Presidential finalist Ahmed Shafiq held a press conference on Sunday afternoon in which he stepped up attacks on his electoral rival, Muslim Brotherhood candidate Mohamed Mursi.
"The Brotherhood persists in tarnishing the image of anyone who opposes its candidate," Shafiq stated.
He went on to say that, while there were "pressing issues" that needed to be addressed, including a chronic energy crisis, "the Brotherhood chooses to focus its efforts on smear campaigns, reflecting its lack of understanding of the people's needs."
"They are also offering bribes to encourage supporters and thugs to attack my campaign headquarters, and have spread rumours questioning my religious piety,” Shafiq claimed.
The Brotherhood had used its newfound parliamentary powers to pass an "illegitimate law," Shafiq continued, in reference to a Political Disenfranchisement Law, which, if put into effect, would disqualify him from the race.
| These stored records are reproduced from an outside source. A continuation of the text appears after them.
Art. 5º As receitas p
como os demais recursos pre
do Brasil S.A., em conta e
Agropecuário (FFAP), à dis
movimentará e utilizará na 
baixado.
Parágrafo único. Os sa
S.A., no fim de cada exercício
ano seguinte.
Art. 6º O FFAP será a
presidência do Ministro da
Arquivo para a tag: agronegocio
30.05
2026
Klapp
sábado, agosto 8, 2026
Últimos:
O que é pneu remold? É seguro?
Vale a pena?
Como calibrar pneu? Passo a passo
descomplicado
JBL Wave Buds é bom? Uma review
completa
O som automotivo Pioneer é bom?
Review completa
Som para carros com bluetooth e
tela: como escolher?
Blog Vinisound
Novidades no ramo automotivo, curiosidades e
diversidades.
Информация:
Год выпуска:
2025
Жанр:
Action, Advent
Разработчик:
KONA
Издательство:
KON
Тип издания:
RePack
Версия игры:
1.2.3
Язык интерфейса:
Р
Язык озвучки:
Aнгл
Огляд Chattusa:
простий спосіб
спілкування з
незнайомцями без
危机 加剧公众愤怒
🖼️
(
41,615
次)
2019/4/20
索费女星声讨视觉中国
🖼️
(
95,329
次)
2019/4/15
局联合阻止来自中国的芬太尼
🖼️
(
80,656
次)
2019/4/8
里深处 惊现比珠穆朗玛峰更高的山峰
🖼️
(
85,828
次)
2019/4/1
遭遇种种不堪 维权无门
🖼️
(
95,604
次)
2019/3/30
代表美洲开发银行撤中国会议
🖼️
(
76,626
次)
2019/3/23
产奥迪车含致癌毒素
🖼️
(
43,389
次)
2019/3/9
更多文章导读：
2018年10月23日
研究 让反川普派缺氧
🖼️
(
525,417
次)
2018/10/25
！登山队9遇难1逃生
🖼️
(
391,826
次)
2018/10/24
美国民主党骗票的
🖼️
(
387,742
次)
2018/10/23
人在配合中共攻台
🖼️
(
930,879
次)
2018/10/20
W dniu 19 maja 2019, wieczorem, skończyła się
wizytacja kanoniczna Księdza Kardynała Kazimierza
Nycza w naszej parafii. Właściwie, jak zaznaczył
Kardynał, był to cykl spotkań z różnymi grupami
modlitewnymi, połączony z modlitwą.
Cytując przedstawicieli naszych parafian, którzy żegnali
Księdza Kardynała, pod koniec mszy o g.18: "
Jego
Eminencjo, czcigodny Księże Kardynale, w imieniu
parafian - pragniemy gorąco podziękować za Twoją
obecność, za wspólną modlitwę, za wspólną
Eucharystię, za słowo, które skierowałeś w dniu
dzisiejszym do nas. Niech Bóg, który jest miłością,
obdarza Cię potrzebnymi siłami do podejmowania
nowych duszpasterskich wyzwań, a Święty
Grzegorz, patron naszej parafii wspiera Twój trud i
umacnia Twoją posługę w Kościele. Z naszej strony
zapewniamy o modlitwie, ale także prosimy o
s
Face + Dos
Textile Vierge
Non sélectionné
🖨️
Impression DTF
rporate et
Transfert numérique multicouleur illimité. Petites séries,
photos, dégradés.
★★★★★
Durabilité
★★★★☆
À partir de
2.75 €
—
He further stated that the Brotherhood had exploited its parliamentary authority to bribe voters in exchange for their support – an assertion for which he claimed to have “evidence.”
Shafiq added that he had lodged an official complaint against the Brotherhood’s use of mosques for campaigning activities.
"Eighty per cent of Egypt’s mosques are currently being used for personal campaigning for Mursi,” he said. “God’s houses should only be used for worship."
Shafiq claimed to be fighting a "clean political battle," while the Brotherhood, he said, was “a group that continues to prove day by day that it is hungry for power and blinded by its domination of state institutions.”
The Brotherhood, he continued, "lives in the past and is blinded by ignorance."
Briefly touching on international politics, Shafiq went on to stress that the Palestinian issue was “key,” saying that he would personally exert all efforts to ensure the liberation of Palestinians with Jerusalem as their capital.
Mursi and Shafiq are set to face off in a hotly-contested runoff vote on 16 and 17 June.